You're not alone if you're confused by the new capital-gains rules. The Internal Revenue Service initially couldn't figure out what lawmakers had in mind either, forcing the agency to steam ahead while waiting for Congress to pass retroactive technical corrections in 1998.

Perhaps the biggest area of confusion centers on what to do if you suffer losses. The basic rule remains the same. Capital losses offset your capital gains. If your capital losses exceed your capital gains, you can erase up to $3,000 of ordinary income, then carry over any leftover losses to future years.But under the new rules, it's possible to have short-, mid- and long-term losses at rates potentially ranging from 39.6 percent to 20 percent. Although a dollar lost is still a dollar gone from your pocket, not all losses are equal where taxes are concerned. If you have a $1 loss, it's to your advantage to use it to erase $1 of gain taxed at 39.6 percent rather than $1 of gain taxed at 20 percent.

The good news is you can do just that. But before we dive into the details, it's important to understand how to calculate capital gains on investments (collectibles and real estate have their own rules):

- Sales before May 7: Treat transactions during this period the same as you have in the past few years. If you held the investment less than 12 months, it's taxed as a short-term gain at your ordinary income bracket (from 15 percent to 39.6 percent). If you held it more than a year, the top rate is 28 percent. (Note: Use the date of the trade, not the settlement date.)

- Sales May 7 through July 28: If you held the asset less than a year, it's still a short-term gain taxed at your ordinary income rate. But if you held it more than a year, it's a long-term gain taxed at a maximum of 20 percent.

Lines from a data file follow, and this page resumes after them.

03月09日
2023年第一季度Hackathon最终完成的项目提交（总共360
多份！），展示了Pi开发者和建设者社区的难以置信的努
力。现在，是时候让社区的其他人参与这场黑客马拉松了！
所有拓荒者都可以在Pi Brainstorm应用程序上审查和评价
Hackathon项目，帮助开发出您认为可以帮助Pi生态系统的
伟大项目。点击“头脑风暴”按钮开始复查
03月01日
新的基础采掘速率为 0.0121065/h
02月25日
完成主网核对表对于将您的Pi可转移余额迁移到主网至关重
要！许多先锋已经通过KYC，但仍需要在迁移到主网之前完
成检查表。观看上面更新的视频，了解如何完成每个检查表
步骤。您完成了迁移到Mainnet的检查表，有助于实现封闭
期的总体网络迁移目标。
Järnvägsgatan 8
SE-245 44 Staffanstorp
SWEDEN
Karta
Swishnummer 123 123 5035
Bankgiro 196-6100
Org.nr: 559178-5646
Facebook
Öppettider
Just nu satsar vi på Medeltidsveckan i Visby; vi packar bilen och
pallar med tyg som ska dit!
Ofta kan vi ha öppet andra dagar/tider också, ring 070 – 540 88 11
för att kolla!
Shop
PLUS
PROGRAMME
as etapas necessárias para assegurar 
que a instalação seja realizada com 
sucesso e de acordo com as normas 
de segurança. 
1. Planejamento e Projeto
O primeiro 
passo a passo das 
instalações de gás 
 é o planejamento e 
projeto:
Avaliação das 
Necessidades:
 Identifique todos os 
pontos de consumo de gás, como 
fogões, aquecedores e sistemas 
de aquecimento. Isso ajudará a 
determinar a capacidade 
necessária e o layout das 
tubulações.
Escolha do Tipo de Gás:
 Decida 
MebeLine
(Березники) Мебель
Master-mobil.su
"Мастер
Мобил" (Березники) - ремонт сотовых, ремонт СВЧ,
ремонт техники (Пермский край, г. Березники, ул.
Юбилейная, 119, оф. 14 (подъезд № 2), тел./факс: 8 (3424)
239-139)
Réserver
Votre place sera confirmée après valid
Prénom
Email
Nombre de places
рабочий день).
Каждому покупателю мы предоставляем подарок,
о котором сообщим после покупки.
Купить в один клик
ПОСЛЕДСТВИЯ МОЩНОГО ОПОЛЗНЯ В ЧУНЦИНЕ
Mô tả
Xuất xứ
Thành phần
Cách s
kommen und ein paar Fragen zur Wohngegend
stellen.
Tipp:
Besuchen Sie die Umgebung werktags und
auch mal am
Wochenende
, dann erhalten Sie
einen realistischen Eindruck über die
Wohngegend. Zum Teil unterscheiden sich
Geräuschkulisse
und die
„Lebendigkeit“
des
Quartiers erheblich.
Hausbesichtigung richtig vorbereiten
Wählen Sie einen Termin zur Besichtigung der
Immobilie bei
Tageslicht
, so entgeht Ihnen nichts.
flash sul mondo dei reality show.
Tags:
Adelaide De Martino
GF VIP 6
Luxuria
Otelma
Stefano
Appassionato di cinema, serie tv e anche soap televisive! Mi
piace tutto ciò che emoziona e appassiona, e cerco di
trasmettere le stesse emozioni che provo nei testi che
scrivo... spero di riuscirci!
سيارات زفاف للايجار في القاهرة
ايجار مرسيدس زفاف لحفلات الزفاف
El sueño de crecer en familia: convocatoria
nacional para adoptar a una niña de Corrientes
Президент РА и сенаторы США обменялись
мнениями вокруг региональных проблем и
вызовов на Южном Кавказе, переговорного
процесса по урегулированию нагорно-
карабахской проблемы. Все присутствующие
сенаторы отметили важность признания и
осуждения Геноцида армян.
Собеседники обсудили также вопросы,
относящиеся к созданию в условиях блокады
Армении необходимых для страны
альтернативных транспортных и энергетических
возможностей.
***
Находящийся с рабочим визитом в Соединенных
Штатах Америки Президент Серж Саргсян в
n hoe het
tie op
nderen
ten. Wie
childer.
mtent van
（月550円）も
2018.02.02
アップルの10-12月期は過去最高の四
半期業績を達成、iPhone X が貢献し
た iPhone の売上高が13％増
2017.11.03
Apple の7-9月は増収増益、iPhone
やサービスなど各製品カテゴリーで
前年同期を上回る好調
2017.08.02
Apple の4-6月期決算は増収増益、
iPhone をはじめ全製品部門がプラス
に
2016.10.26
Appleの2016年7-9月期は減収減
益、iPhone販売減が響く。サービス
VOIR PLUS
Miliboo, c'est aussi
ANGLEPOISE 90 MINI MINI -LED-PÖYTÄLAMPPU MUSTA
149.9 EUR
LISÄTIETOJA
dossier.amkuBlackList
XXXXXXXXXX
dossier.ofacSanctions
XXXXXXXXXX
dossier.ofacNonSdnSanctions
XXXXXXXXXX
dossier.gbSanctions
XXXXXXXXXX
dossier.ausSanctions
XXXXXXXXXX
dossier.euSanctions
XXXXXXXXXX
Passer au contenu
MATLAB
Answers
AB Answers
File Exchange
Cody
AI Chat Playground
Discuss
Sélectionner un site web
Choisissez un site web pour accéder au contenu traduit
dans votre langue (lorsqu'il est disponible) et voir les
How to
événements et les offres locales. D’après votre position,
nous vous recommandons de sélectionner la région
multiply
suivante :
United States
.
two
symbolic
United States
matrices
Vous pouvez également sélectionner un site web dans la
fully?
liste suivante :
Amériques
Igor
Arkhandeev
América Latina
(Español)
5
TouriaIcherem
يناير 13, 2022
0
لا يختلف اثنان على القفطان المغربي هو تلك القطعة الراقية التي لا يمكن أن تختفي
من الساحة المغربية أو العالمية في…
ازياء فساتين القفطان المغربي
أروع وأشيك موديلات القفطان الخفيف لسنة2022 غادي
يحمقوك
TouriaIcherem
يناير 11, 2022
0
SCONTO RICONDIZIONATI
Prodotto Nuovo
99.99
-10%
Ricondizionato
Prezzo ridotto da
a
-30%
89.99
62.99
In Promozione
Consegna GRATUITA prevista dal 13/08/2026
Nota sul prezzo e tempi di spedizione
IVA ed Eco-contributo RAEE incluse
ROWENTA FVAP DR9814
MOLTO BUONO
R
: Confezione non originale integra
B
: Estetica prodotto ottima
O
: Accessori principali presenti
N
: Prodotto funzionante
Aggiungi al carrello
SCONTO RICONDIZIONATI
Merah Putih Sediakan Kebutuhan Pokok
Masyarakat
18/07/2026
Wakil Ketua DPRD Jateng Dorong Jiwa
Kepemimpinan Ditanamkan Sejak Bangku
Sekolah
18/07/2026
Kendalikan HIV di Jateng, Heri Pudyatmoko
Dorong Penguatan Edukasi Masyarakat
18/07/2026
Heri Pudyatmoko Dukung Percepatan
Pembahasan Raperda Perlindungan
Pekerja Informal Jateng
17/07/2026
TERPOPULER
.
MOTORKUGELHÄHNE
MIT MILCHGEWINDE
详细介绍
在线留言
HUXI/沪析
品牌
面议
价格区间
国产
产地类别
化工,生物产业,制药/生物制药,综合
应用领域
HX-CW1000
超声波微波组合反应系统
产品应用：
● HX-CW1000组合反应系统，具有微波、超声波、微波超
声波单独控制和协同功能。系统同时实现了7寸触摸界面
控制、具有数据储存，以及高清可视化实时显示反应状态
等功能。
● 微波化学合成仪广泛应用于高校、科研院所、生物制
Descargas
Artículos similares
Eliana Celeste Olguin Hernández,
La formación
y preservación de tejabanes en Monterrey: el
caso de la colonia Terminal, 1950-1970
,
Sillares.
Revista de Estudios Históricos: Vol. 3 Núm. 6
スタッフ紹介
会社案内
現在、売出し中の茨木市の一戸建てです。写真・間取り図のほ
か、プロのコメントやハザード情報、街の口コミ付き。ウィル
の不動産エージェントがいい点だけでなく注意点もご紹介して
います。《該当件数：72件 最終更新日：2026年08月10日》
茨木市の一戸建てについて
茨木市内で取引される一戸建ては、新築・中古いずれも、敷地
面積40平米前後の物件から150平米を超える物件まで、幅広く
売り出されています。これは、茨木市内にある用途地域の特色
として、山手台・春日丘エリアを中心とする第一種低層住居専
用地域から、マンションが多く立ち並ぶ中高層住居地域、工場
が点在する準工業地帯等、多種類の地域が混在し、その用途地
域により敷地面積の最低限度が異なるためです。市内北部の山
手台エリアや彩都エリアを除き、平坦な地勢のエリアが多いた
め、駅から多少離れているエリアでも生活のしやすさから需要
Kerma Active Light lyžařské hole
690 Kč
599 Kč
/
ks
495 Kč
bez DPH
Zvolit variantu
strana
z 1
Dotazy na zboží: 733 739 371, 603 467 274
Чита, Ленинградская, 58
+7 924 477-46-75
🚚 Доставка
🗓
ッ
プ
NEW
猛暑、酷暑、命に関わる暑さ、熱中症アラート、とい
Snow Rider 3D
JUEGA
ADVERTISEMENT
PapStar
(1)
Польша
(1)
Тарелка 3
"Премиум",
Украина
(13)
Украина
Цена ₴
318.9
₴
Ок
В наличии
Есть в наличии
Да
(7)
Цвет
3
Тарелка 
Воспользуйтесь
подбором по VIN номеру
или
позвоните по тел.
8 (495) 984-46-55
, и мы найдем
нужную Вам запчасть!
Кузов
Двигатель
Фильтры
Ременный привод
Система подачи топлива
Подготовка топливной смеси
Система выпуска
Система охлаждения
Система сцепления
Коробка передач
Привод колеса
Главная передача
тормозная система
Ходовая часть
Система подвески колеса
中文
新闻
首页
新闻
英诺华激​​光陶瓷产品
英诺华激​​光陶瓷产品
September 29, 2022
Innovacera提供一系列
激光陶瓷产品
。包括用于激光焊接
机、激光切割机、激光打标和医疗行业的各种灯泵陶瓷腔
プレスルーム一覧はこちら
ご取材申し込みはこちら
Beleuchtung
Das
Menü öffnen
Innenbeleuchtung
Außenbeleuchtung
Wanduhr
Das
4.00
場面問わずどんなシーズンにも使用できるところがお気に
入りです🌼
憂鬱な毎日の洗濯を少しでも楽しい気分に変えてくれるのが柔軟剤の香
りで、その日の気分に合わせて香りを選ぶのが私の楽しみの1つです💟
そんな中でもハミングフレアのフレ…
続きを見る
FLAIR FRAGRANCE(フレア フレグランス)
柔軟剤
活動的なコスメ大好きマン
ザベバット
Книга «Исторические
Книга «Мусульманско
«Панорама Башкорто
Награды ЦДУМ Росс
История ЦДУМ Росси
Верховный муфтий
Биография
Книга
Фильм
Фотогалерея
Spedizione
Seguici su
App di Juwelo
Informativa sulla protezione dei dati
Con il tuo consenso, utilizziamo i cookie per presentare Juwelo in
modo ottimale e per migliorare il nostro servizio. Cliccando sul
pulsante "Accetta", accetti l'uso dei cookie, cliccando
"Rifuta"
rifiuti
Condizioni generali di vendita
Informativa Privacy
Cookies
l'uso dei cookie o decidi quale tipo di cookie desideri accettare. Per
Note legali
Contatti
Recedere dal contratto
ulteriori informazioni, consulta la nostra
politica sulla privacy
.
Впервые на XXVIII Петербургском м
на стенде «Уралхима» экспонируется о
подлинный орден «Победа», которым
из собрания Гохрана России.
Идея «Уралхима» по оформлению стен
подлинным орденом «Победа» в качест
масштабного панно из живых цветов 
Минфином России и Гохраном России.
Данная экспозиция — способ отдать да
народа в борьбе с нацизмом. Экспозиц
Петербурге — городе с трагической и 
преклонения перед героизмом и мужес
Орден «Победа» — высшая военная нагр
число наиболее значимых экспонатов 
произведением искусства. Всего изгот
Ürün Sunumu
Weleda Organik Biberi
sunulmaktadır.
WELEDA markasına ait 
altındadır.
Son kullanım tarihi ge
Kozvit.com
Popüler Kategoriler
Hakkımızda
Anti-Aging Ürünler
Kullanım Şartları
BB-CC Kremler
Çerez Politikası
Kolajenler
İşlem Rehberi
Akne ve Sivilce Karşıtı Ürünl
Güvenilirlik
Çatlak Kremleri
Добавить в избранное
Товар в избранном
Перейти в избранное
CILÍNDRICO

- Sales on or after July 29: Selling before a year passes still triggers a short-term gain taxed at your ordinary rate. The concept of "midterm gains" is part of this new era in capital gains. If you held an asset 12 to 18 months, it's a midterm gain taxed at a maximum of 28 percent. But now it takes 18 months to qualify for long-term gains, which are taxed at a maximum of 20 percent.

Of course, even investors weaned during a bull market suffer losses from time to time. Under the new rules, your gains and losses drip into three different buckets: short-, mid- and long-term.

Total the gains and losses in each bucket separately. If you have a loss in any bucket, use it to erase gains in the bucket facing the highest tax rate first.

"You might think this is unusual, but the IRS has basically allowed you to save some money," said Kevin P. McAuliffe, a personal finance partner in Ernst & Young's Palo Alto, Calif., office.